Despite the immediate attack, around 500 people continued to demonstrate at Ofer for nearly four more hours. Dr. Mustafa Barghouti, secretary-general of the Palestinian National Initiative, said around 200 people were injured, including the two that were shot with live ammunition.
Early reports indicated that Israeli soldiers were using dumdum bullets, but Dr. Barghouti, who has firsthand knowledge of the case, said this was incorrect. The bullets, he said, were high-velocity bullets that can shatter on impact when they collide with bone.
"When they impact something hard, they shatter into many pieces, so they act like dumdum bullets," he said.

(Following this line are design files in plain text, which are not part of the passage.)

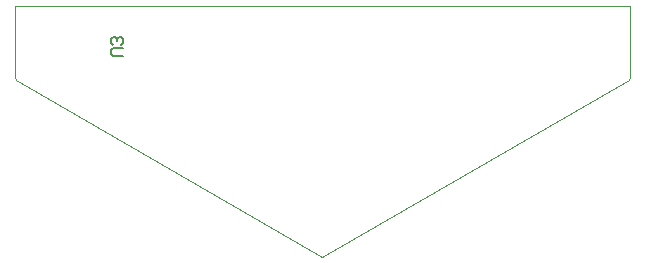
<source format=gm1>
G04*
G04 #@! TF.GenerationSoftware,Altium Limited,Altium Designer,22.4.2 (48)*
G04*
G04 Layer_Color=16711935*
%FSLAX25Y25*%
%MOIN*%
G70*
G04*
G04 #@! TF.SameCoordinates,9DE54F71-11C6-4998-B53C-E160C00813D1*
G04*
G04*
G04 #@! TF.FilePolarity,Positive*
G04*
G01*
G75*
%ADD11C,0.00787*%
%ADD14C,0.00004*%
D11*
X90999Y85693D02*
X87719D01*
X87063Y86349D01*
Y87661D01*
X87719Y88317D01*
X90999D01*
X90343Y89629D02*
X90999Y90285D01*
Y91597D01*
X90343Y92252D01*
X89687D01*
X89031Y91597D01*
Y90941D01*
Y91597D01*
X88375Y92252D01*
X87719D01*
X87063Y91597D01*
Y90285D01*
X87719Y89629D01*
X90999Y85693D02*
X87719D01*
X87063Y86349D01*
Y87661D01*
X87719Y88317D01*
X90999D01*
X90343Y89629D02*
X90999Y90285D01*
Y91597D01*
X90343Y92252D01*
X89687D01*
X89031Y91597D01*
Y90941D01*
Y91597D01*
X88375Y92252D01*
X87719D01*
X87063Y91597D01*
Y90285D01*
X87719Y89629D01*
D14*
X55404Y77680D02*
X157480Y18898D01*
X259557Y77679D01*
X259842Y78740D01*
Y102362D01*
X55118Y102362D02*
X259842Y102362D01*
X55118Y78740D02*
Y102362D01*
Y78740D02*
X55404Y77680D01*
X157480Y18898D01*
X259557Y77679D01*
X259842Y78740D01*
Y102362D01*
X55118Y102362D02*
X259842Y102362D01*
X55118Y78740D02*
Y102362D01*
Y78740D02*
X55404Y77680D01*
M02*

</source>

The two victims are in stable condition at Ramallah hospital. One demonstrator was shot in the shoulder and the other was shot in the leg.
In addition to live ammunition, the Israeli soldiers fired more steel bullets wrapped in plastic covering, which Dr Barghouti stressed were different from rubber bullets.
"Without finishing the prayers, the Israeli army started firing metallic bullets. They are not rubber bullets, they are metallic bullets coated with a thin sheet of plastic," he said. "Many people lost their lives because of these bullets [in the past.]"
The demonstration was part of a series of mounting protests drawing attention to Israel's unjust detention practices. Samer Issawi, Jaafar Ezzedine, Ayman Sharawneh and Tareq Qaadan are all currently carrying on months-long hunger strikes in opposition to Israel's two-tiered prison system, which denies basic human rights to Palestinians.
Issawi in particular has generated media attention in recent weeks, and two weeks ago several hundred gathered to support him outside the Ramleh prison hospital where he is held. Issawi is being held under administrative detention by the Israeli military, a procedure that prisoner-rights group Addameer says "allows the Israeli military to hold prisoners indefinitely on secret information without charging them or allowing them to stand trial."
In addition to Friday's demonstrations, a smaller protest was held on Wednesday outside Ofer prison, and many West Bank villages have staged demonstrations in support of the hunger strikers throughout the week.
The gathering at Ofer was organized by the Popular Struggle Coordination Committee under the banner of "Breaking the Silence," said PSCC member Mohammad Khatib.
"I think people want to break the silence, the silence of not doing anything, this feeling that they cannot make anything," he said. "The [demonstration] was from the grassroots movement. I think this is one of the things that make this stronger."
Khatib said the PSCC will organize further actions in support of all Palestinian political prisoners in the coming weeks.
"It's supposed to be a wider popular movement supporting these hunger strikers. We must not let them alone in this fight," he said.